[[ Document segment, beginning ]]

Obstacles to blockchain adoption - regulation stands out

Surprisingly, technical challenges such as scalability - a matter of serious debate in the Bitcoin community right now - were not considered the biggest blockers to enterprise adoption. Privacy of data, another obvious roadblock, can be mitigated by private blockchains.

So what are the impediments? One biggie: the vagueness and inadequacy of regulations. Smith, whose company is building HIPPA-compliant blockchain solutions, said:

Is an implementation of an EHR on a public blockchain HIPPA-compliant? Most certainly not. Does that mean we can’t use some version of a private blockchain and maintain HIPPA-compliance? Yes, we probably can.

Smith bemoaned the state of innovation-stifling regulation:

HIPPA was designed to try and bring innovation and adoption of the innovative technologies to healthcare, and it’s done effectively the opposite. We will have to deal with that at some point.

Wong, Long, and Johnston

Long believes these regulatory issues can be overcome with better guidance:

In the financial industry, one of the things that would be helpful is if the regulators would actually specify that this is okay. We heard a little about regulation this morning, the whole prescriptive regulation versus licensing regulation. New York for example, with the licensing route but New Jersey is going the prescriptive route. The prescriptive route being, "Here’s what you need to do, you just have to register with us and we’ll let you go." I think a lot of big institutions in particular are averse to talking a lot of regulatory risks and having their hands slapped.

[[ Document segment, end ]]
[[ Information supplied, beginning ]]

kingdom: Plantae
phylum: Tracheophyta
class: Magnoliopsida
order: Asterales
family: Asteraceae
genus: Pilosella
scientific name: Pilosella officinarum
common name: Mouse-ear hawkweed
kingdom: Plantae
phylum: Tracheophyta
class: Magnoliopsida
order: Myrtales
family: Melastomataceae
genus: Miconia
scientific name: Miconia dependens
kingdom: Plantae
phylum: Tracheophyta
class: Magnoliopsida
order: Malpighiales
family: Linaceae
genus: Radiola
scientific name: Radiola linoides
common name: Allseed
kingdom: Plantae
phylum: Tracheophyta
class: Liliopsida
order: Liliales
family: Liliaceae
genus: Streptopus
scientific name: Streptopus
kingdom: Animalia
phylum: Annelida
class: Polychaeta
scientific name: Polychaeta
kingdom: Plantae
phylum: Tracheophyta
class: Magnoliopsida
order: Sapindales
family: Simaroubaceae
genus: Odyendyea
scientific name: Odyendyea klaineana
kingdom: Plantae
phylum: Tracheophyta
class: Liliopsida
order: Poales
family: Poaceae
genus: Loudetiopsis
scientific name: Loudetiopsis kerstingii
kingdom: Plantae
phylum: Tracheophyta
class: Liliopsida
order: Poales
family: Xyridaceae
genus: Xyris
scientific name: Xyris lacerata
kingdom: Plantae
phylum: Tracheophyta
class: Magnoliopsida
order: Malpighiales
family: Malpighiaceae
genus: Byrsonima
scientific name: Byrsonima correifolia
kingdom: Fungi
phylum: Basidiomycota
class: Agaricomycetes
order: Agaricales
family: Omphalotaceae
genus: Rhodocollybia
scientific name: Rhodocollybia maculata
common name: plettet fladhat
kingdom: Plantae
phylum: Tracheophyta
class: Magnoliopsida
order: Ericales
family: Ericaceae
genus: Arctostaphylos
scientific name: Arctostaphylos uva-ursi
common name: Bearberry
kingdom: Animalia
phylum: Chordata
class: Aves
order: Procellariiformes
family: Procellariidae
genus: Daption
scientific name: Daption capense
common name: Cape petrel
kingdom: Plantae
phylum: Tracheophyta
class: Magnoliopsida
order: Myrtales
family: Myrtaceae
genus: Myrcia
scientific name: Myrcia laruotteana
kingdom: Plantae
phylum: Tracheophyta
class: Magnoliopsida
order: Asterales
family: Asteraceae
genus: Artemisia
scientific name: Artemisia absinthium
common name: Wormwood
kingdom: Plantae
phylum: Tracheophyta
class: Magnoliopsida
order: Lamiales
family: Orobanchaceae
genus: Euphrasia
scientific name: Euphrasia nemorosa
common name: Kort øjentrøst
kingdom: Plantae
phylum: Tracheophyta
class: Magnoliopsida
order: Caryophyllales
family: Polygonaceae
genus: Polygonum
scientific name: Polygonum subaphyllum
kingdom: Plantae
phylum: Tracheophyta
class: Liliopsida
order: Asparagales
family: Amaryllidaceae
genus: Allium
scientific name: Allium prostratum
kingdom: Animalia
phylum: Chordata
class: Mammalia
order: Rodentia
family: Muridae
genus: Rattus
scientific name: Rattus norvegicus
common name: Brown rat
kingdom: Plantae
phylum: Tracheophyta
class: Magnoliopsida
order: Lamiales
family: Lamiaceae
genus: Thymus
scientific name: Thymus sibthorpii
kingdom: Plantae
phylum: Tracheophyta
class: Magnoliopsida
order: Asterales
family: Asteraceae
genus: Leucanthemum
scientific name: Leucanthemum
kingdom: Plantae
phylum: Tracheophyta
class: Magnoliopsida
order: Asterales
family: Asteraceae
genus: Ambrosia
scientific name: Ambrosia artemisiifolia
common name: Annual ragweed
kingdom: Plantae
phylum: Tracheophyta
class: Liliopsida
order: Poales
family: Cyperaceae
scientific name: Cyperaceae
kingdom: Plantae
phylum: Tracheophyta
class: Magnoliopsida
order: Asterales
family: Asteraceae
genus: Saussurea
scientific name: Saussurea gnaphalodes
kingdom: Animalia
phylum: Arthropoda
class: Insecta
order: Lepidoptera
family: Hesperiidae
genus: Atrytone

[[ Information supplied, end ]]

Exercise details:
Copy the passage from the blockchain excerpt word for word, beginning at the words "Is an implementation" and stopping after "at some point.". The data has nothing to do with the blockchain excerpt.

Completed exercise:
Is an implementation of an EHR on a public blockchain HIPPA-compliant? Most certainly not. Does that mean we can’t use some version of a private blockchain and maintain HIPPA-compliance? Yes, we probably can.

Smith bemoaned the state of innovation-stifling regulation:

HIPPA was designed to try and bring innovation and adoption of the innovative technologies to healthcare, and it’s done effectively the opposite. We will have to deal with that at some point.